Obwohl die Verschlüsselung in den letzten Tagen unter Beschuss geraten ist, ist sie immer noch unerlässlich für die private und sichere elektronische Kommunikation, insbesondere für Menschenrechtsverteidiger und Journalisten. EFF und unsere Partner haben kürzlich in einem Verfahren vor dem Europäischen Gerichtshof für Menschenrechte (EGMR) für die Unverzichtbarkeit der Verschlüsselung argumentiert. 

In der Rechtssache Telegram Messenger LLP und Telegram Messenger Inc. gegen Russland weigerte sich das Unternehmen, das hinter der beliebten Messaging-App Telegram steht, dem russischen Bundessicherheitsdienst vertrauliche private Nutzerdaten zu übermitteln. Ein russisches Gericht verurteilte das Unternehmen daraufhin zu einer Geldstrafe und sperrte kurzzeitig den Internetzugang zu Telegram. Nach diesen Maßnahmen ersuchte Telegram den EGMR, Verstöße gegen sein Recht auf freie Meinungsäußerung, sein Recht auf ein faires Verfahren und sein Recht auf angemessene Rechtsmittel festzustellen. 

Die EFF und ihre Partner haben vor dem EGMR ein Amicus-Schreiben eingereicht, in dem sie den EGMR auffordern, verschlüsselte Online-Kommunikation zu schützen. Die elektronische Kommunikation ist längst zu einem der wichtigsten Wege geworden, um Informationen zu suchen und zu erhalten und sich an Aktivitäten und Diskussionen zu beteiligen, auch zu Themen von politischer und sozialer Bedeutung. Das Recht auf freie Meinungsäußerung steht auf dem Spiel, sowohl für die Personen, die verschlüsselte elektronische Nachrichtenanwendungen nutzen, als auch für die Intermediäre, die sie anbieten. 

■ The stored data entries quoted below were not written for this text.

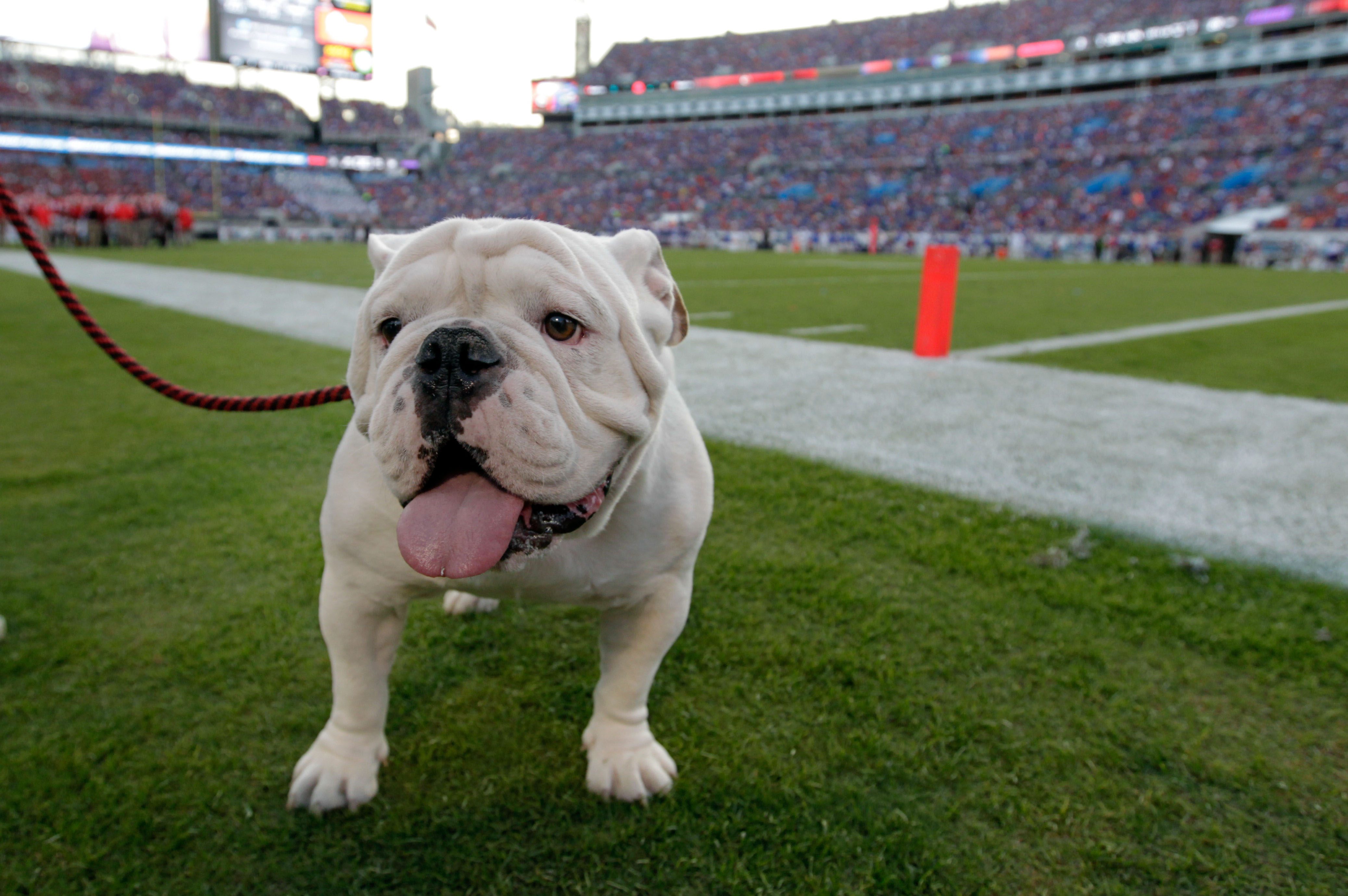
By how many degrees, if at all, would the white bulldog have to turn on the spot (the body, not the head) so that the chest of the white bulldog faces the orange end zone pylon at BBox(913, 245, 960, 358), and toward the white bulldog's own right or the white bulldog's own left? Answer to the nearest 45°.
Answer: approximately 135° to the white bulldog's own left

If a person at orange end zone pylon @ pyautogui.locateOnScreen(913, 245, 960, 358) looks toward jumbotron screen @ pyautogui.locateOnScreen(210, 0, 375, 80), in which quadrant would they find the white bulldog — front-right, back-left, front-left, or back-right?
back-left

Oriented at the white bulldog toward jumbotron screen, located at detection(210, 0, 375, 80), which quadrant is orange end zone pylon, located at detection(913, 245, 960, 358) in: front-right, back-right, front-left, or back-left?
front-right

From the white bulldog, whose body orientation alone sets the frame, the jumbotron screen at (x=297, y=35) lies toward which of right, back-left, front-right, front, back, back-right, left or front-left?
back

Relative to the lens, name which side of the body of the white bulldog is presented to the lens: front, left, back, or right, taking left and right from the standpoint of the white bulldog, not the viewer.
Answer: front

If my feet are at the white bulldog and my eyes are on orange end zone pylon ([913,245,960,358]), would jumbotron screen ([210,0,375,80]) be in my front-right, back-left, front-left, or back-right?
front-left
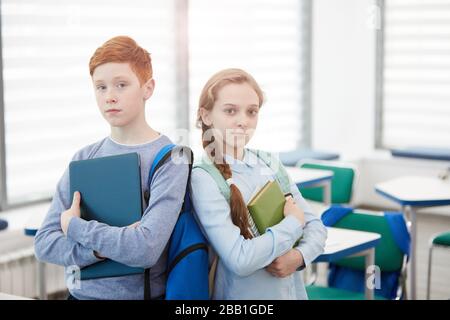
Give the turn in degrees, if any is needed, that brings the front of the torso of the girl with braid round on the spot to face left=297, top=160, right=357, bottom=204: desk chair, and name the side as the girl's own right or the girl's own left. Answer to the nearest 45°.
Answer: approximately 135° to the girl's own left

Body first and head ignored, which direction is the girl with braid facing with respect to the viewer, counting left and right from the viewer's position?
facing the viewer and to the right of the viewer

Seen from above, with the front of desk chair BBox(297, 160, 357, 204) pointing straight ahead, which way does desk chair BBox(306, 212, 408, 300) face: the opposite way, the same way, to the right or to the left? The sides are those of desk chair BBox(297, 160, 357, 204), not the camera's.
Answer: the same way

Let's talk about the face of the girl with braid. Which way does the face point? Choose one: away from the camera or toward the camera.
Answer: toward the camera

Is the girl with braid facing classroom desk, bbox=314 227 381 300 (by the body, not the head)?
no
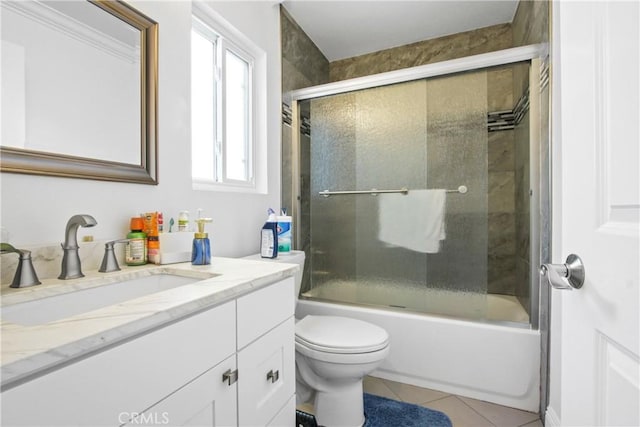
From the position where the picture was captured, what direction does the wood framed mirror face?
facing the viewer and to the right of the viewer

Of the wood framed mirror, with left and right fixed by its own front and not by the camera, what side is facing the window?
left

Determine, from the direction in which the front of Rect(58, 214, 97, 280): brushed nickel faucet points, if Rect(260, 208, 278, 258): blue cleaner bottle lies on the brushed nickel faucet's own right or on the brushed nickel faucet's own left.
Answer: on the brushed nickel faucet's own left

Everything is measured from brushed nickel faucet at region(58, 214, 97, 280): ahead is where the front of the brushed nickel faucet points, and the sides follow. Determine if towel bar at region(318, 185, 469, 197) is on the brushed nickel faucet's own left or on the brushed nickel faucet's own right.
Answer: on the brushed nickel faucet's own left

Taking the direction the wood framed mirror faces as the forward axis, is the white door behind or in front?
in front

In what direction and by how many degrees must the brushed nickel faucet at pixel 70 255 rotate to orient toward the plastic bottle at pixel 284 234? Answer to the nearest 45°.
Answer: approximately 45° to its left

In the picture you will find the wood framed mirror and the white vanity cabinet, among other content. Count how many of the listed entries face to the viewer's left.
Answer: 0

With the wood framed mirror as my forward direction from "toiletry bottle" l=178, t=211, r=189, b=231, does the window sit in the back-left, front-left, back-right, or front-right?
back-right
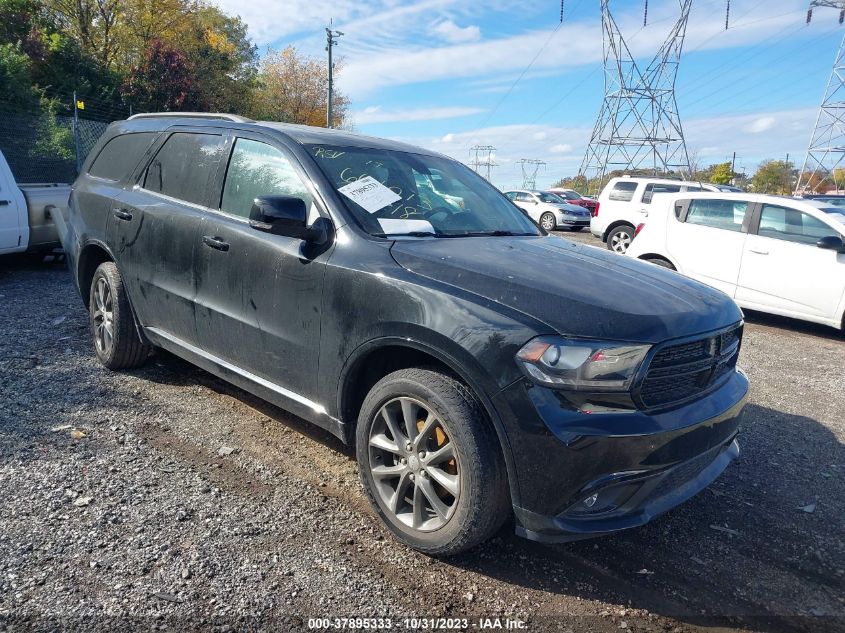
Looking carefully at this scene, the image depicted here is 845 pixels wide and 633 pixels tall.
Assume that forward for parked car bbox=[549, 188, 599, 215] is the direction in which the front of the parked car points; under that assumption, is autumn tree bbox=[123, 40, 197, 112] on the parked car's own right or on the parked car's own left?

Wie der UN-Sonderberichterstatter für Meinungsfreiheit und freie Meinungsäußerung in seinem Bericht 2015 feststellte, ist die Privatsphäre ein „Tor zur Meinungsfreiheit und freien Meinungsäußerung“. Verschlüsselung ist der Schlüssel zu freier und sicherer Kommunikation, insbesondere für Journalist*innen, Menschenrechtsverteidiger*innen, Anwälte, Aktivist*innen und Dissidenten. Deshalb haben wir den EGMR aufgefordert, die Risiken für Internetnutzende in der Ukraine und Aktivist*innen in Russland zu prüfen, wenn ihre private Kommunikation oder ihre Identität im Zuge des aktuellen Konflikts an die russischen Behörden weitergegeben wird.

Schließlich betonten die EFF und ihre Partner, wie wichtig es ist, die Grundsätze der Notwendigkeit und Verhältnismäßigkeit einzuhalten. Die Anforderung von Schlüsseln für den Zugriff auf die Kommunikation aller Nutzenden, um auf die Kommunikation einer bestimmten Person zugreifen zu können, wird wahrscheinlich nicht als notwendig und verhältnismäßig erachtet. Ebenso wenig ist es verhältnismäßig, den Vermittler zu sperren, wenn er einer Anordnung, die verschlüsselte Nutzerkommunikation verlangt, nicht nachkommt. 

Das Schicksal dieses Falles und seiner Durchsetzung ist derzeit unklar. Russland wurde nach dem Einmarsch in die Ukraine aus dem Europarat ausgeschlossen. Die EFF und ihre Partner hoffen, dass der EGMR die Verschlüsselung als ein öffentliches Gut ansieht. Das Gericht sollte hohe Standards für jede Einschränkung der Meinungsfreiheit durch verschlüsselte elektronische Dienste aufrechterhalten.